WHAT IS NEEDED: For each record, copy the text exactly and omit any picture it holds.

GIVEN RECORDS:
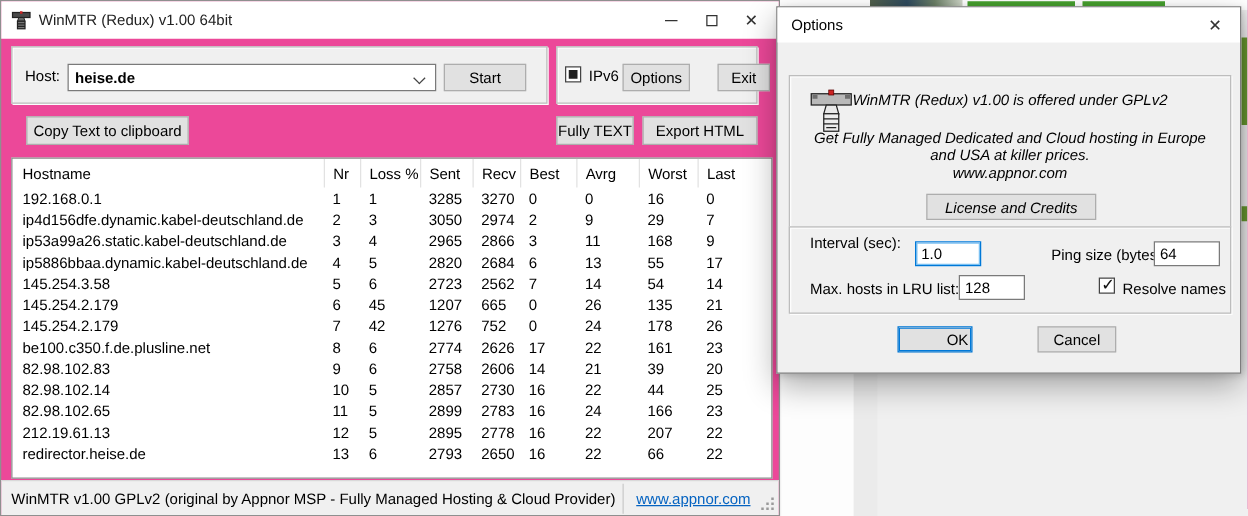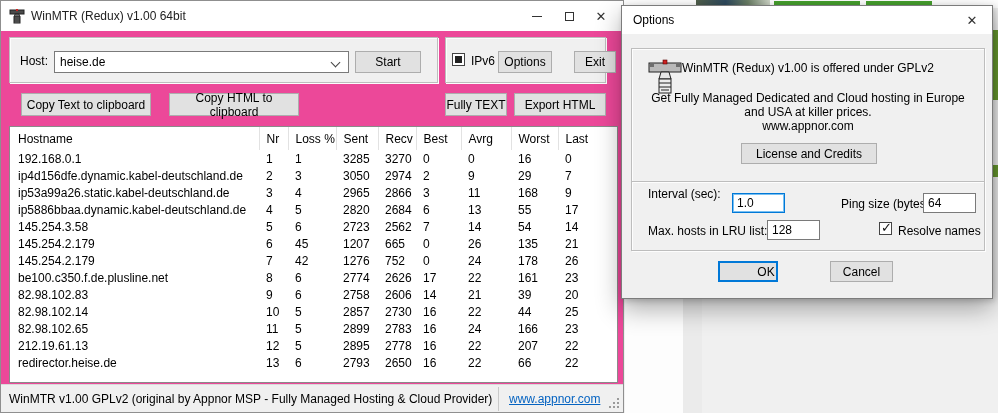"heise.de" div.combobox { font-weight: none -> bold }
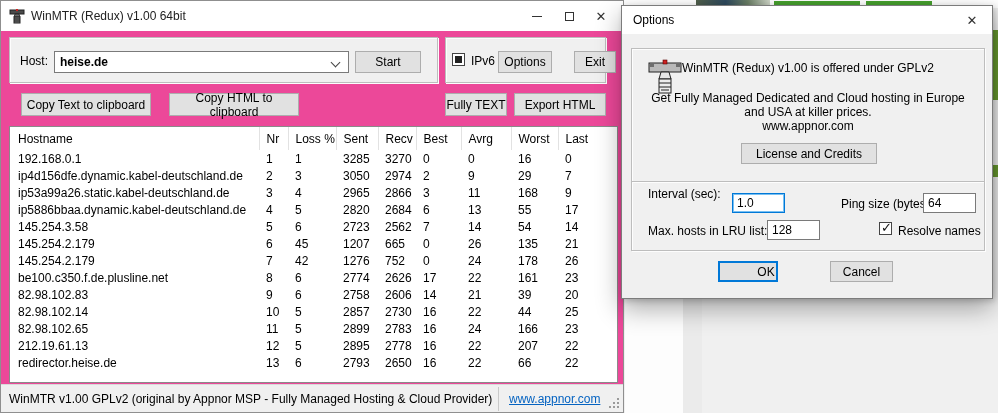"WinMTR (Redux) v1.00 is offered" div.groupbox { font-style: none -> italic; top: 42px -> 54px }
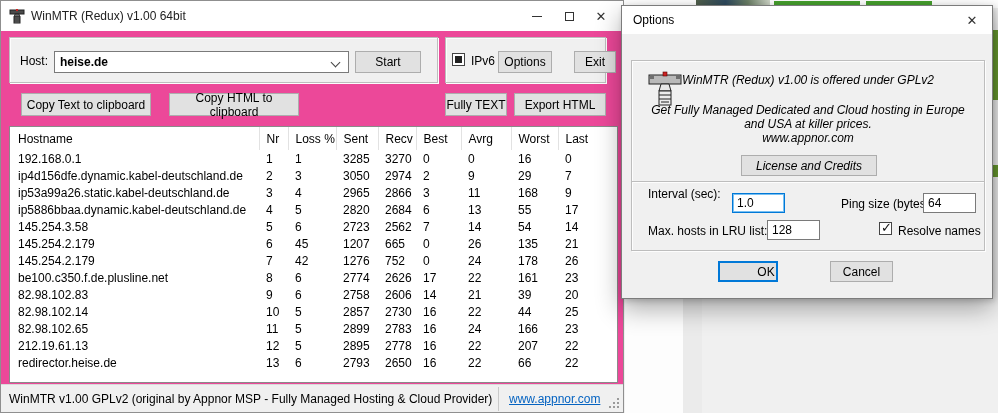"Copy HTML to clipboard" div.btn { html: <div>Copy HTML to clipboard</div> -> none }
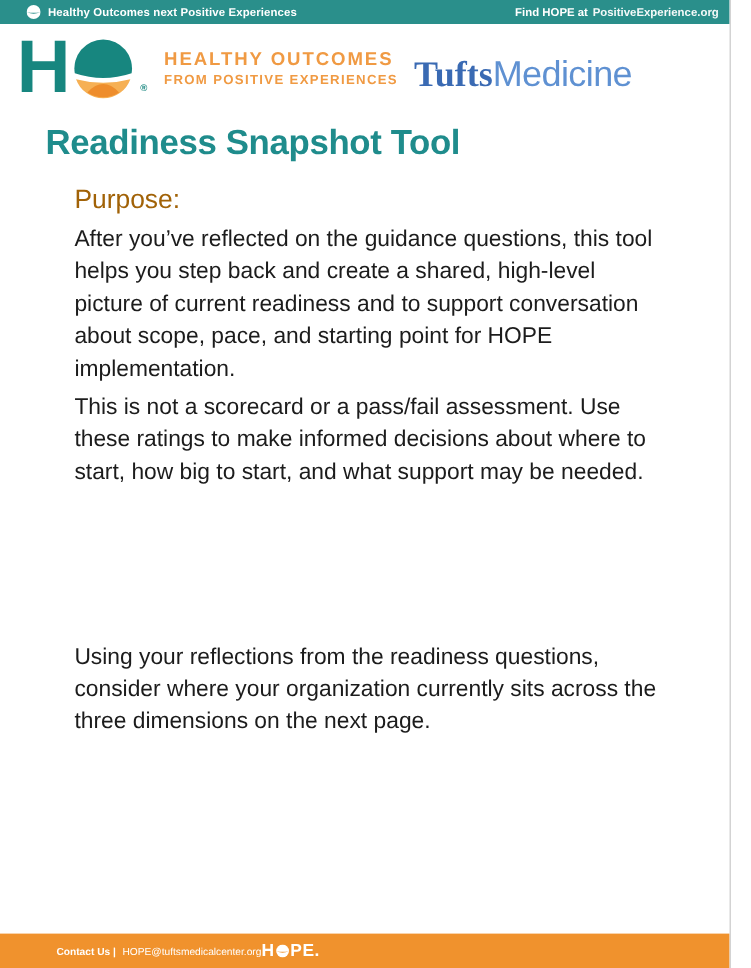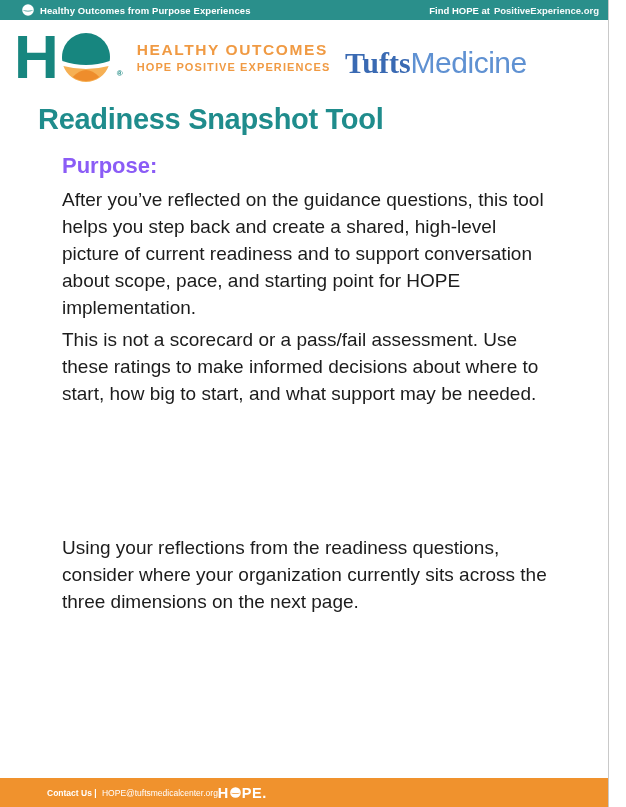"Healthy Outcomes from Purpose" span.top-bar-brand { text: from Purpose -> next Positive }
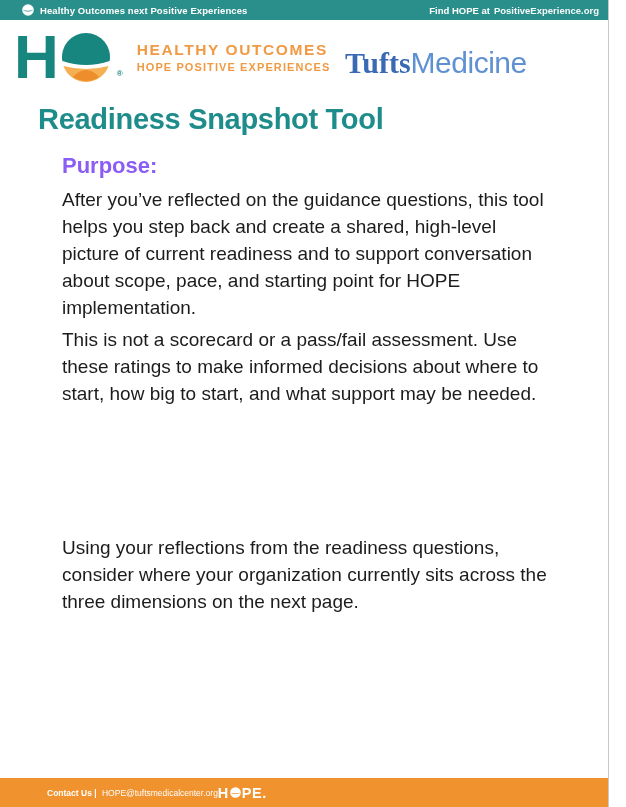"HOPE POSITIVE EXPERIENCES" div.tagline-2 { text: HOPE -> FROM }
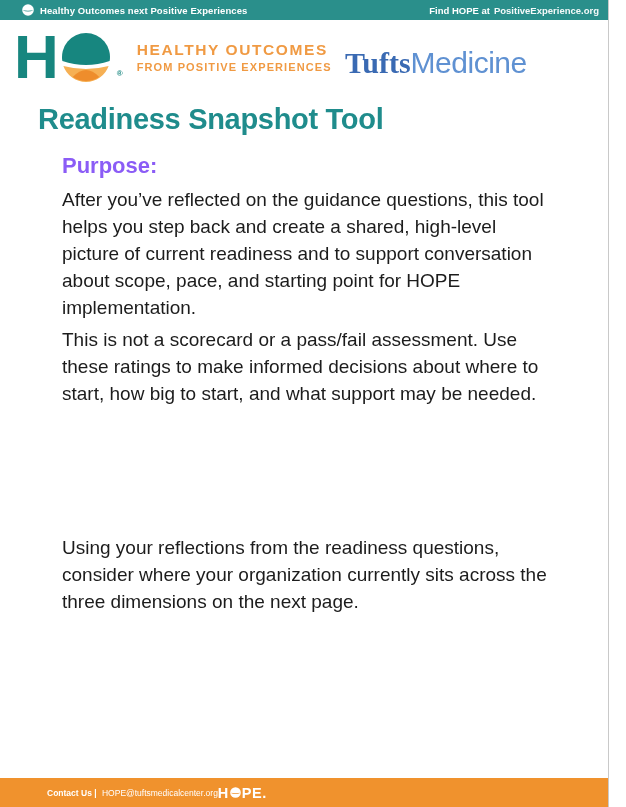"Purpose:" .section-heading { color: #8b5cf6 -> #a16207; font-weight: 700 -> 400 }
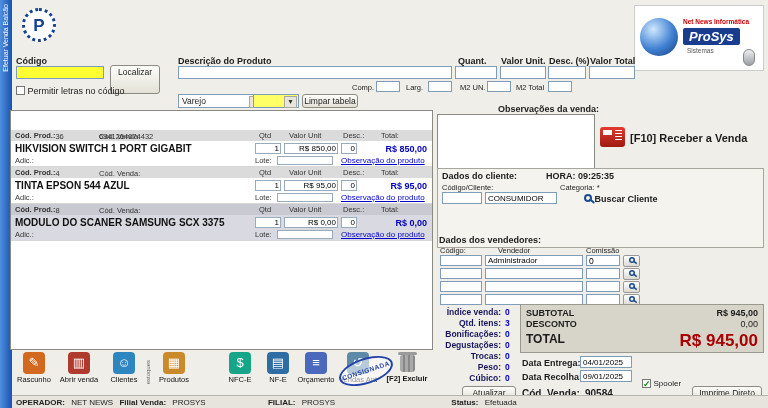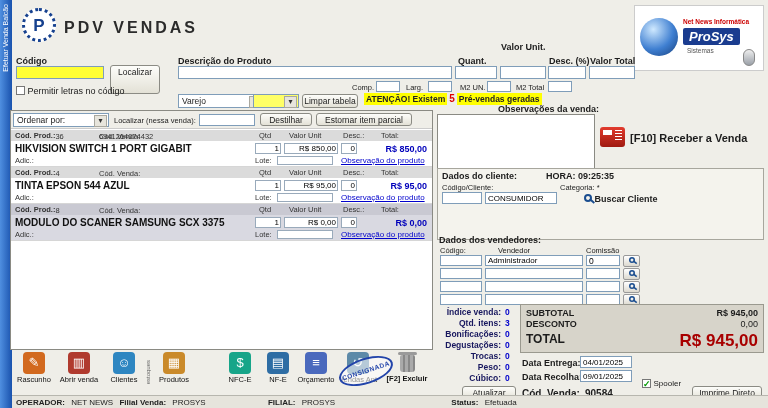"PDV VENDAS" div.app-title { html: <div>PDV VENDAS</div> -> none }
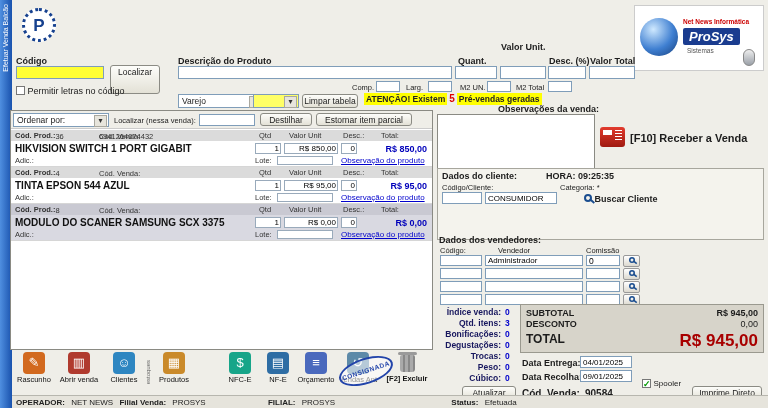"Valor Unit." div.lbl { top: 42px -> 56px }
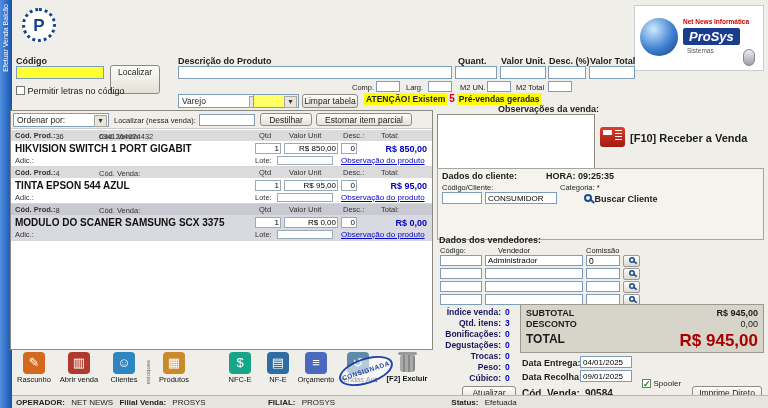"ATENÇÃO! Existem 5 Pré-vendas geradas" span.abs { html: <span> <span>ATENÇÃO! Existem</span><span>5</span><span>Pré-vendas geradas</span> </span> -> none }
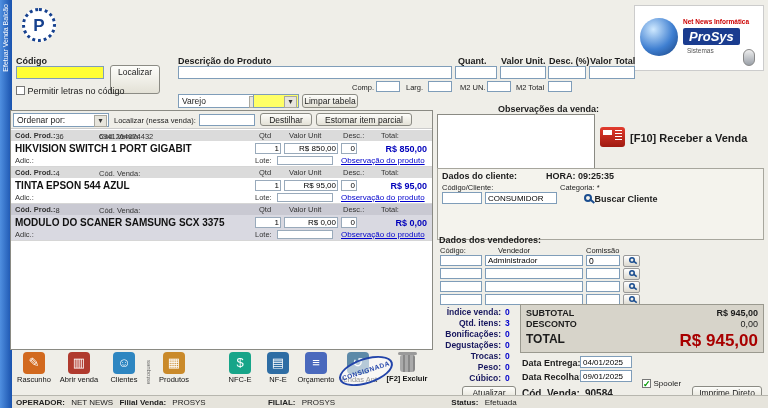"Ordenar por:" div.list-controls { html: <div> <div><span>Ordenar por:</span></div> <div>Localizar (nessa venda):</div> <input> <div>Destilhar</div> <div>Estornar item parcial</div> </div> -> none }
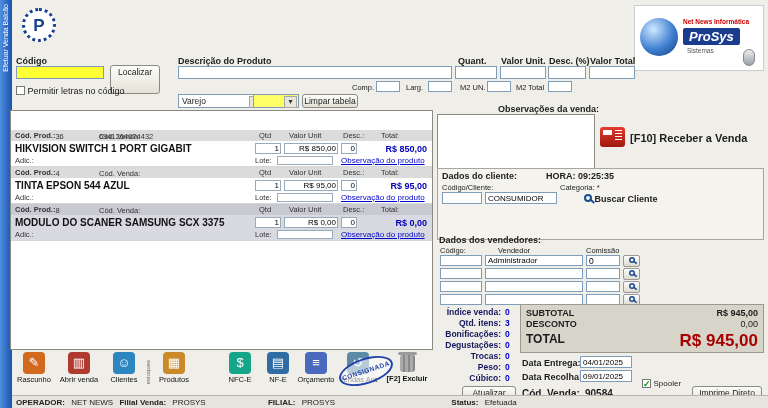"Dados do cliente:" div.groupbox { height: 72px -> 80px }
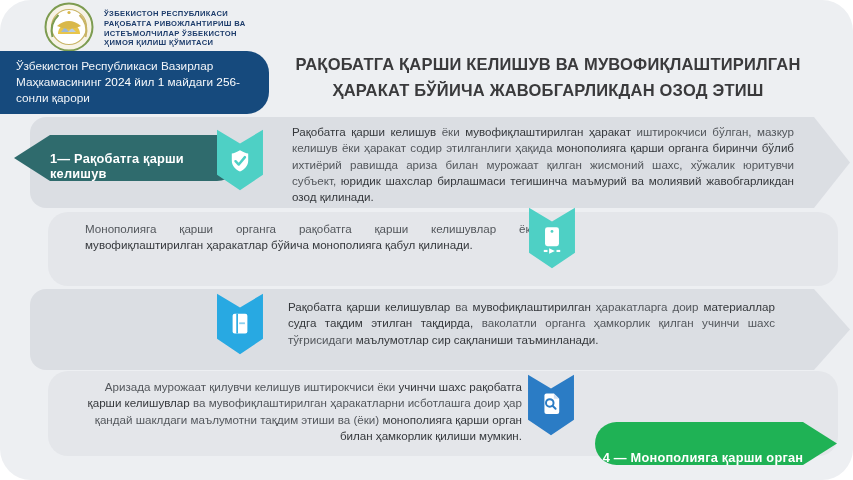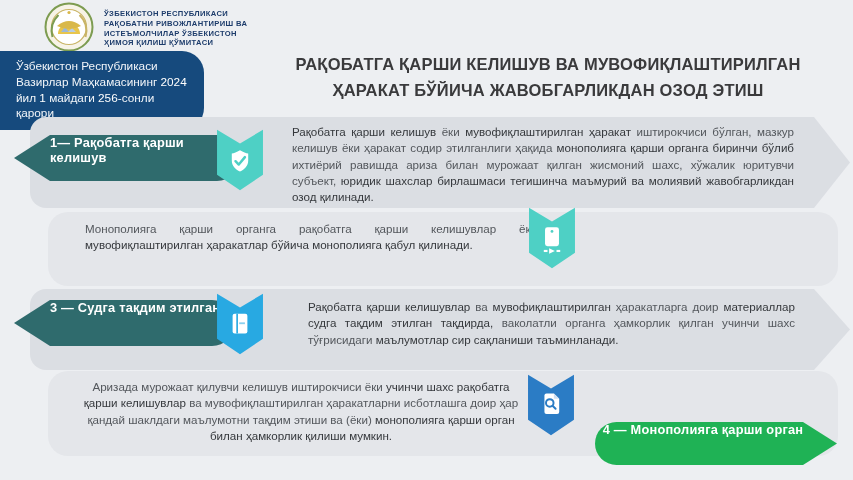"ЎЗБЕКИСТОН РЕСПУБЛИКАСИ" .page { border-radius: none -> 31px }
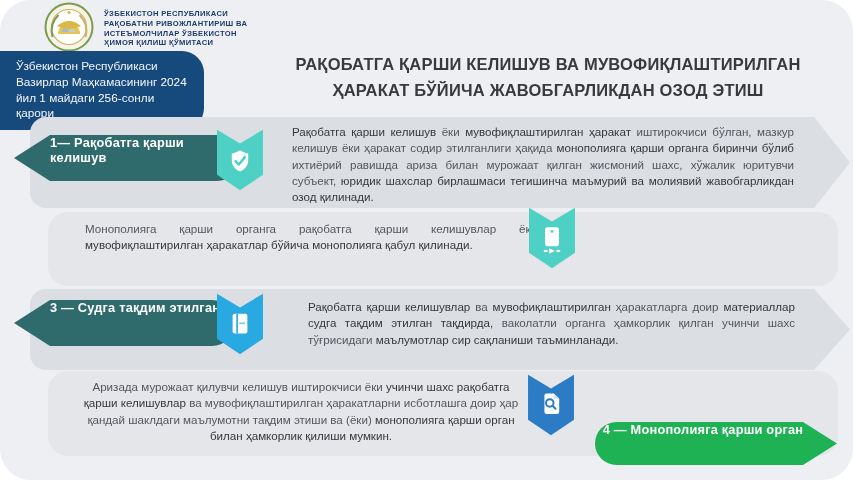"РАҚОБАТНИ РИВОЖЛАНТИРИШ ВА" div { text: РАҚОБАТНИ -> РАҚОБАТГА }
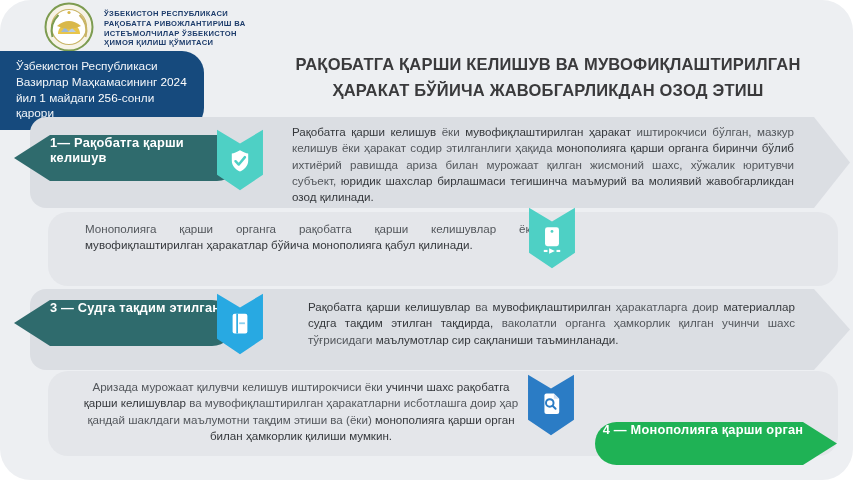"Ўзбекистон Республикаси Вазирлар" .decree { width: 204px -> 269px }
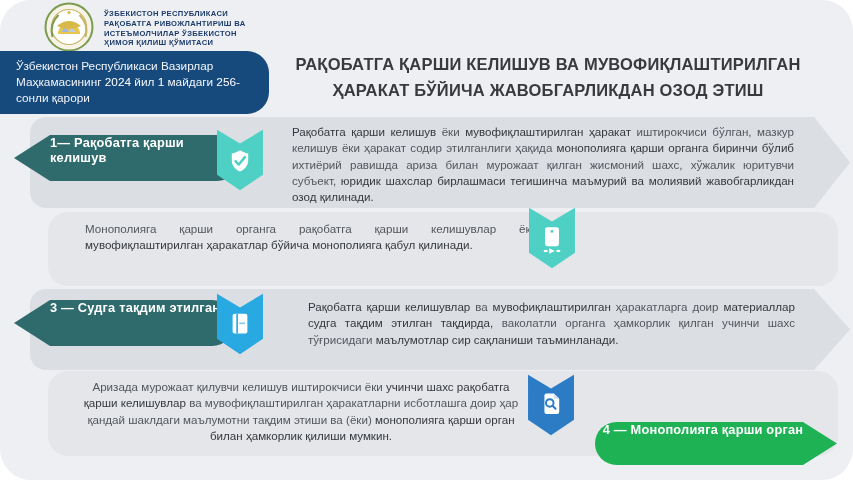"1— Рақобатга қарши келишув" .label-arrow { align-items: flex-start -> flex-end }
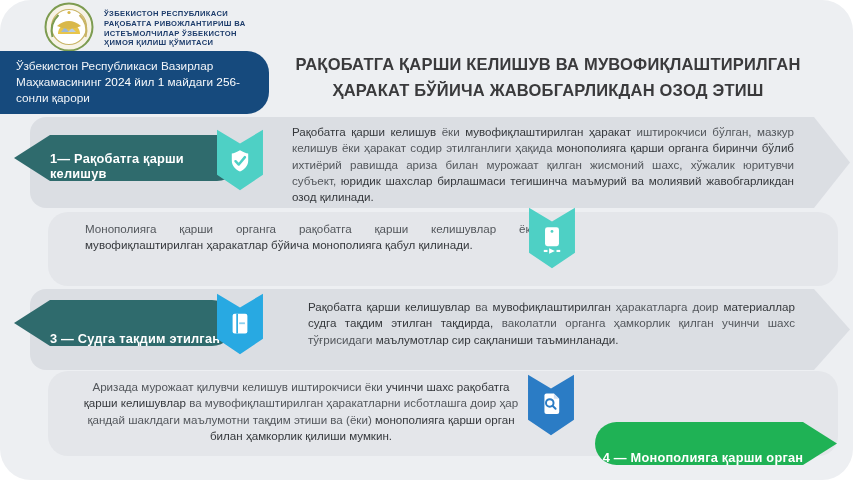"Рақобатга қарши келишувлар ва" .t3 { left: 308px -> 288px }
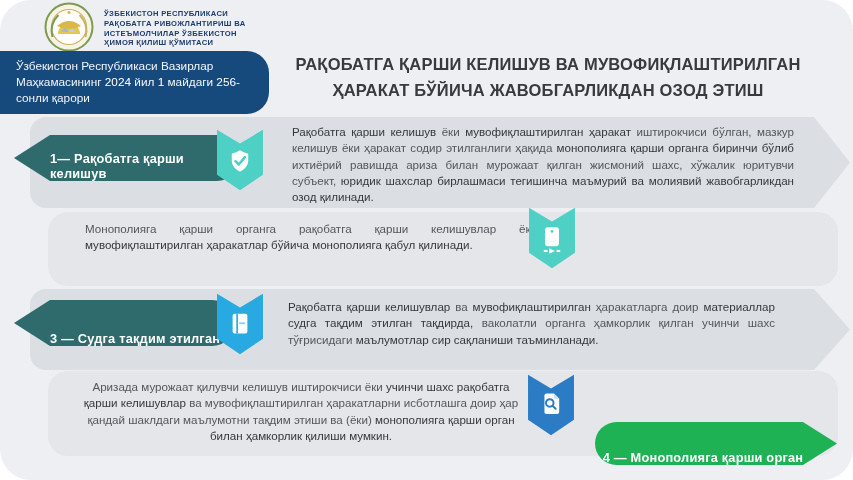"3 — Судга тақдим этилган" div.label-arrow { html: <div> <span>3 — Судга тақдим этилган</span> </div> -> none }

ANSWER SECTION:
"heise.de" div.combobox { font-weight: none -> bold }
"WinMTR (Redux) v1.00 is offered" div.groupbox { font-style: none -> italic; top: 42px -> 54px }
"Copy HTML to clipboard" div.btn { html: <div>Copy HTML to clipboard</div> -> none }
"Healthy Outcomes from Purpose" span.top-bar-brand { text: from Purpose -> next Positive }
"HOPE POSITIVE EXPERIENCES" div.tagline-2 { text: HOPE -> FROM }
"Purpose:" .section-heading { color: #8b5cf6 -> #a16207; font-weight: 700 -> 400 }
"PDV VENDAS" div.app-title { html: <div>PDV VENDAS</div> -> none }
"Valor Unit." div.lbl { top: 42px -> 56px }
"ATENÇÃO! Existem 5 Pré-vendas geradas" span.abs { html: <span> <span>ATENÇÃO! Existem</span><span>5</span><span>Pré-vendas geradas</span> </span> -> none }
"Ordenar por:" div.list-controls { html: <div> <div><span>Ordenar por:</span></div> <div>Localizar (nessa venda):</div> <input> <div>Destilhar</div> <div>Estornar item parcial</div> </div> -> none }
"Dados do cliente:" div.groupbox { height: 72px -> 80px }
"ЎЗБЕКИСТОН РЕСПУБЛИКАСИ" .page { border-radius: none -> 31px }
"РАҚОБАТНИ РИВОЖЛАНТИРИШ ВА" div { text: РАҚОБАТНИ -> РАҚОБАТГА }
"Ўзбекистон Республикаси Вазирлар" .decree { width: 204px -> 269px }
"1— Рақобатга қарши келишув" .label-arrow { align-items: flex-start -> flex-end }
"Рақобатга қарши келишувлар ва" .t3 { left: 308px -> 288px }
"3 — Судга тақдим этилган" div.label-arrow { html: <div> <span>3 — Судга тақдим этилган</span> </div> -> none }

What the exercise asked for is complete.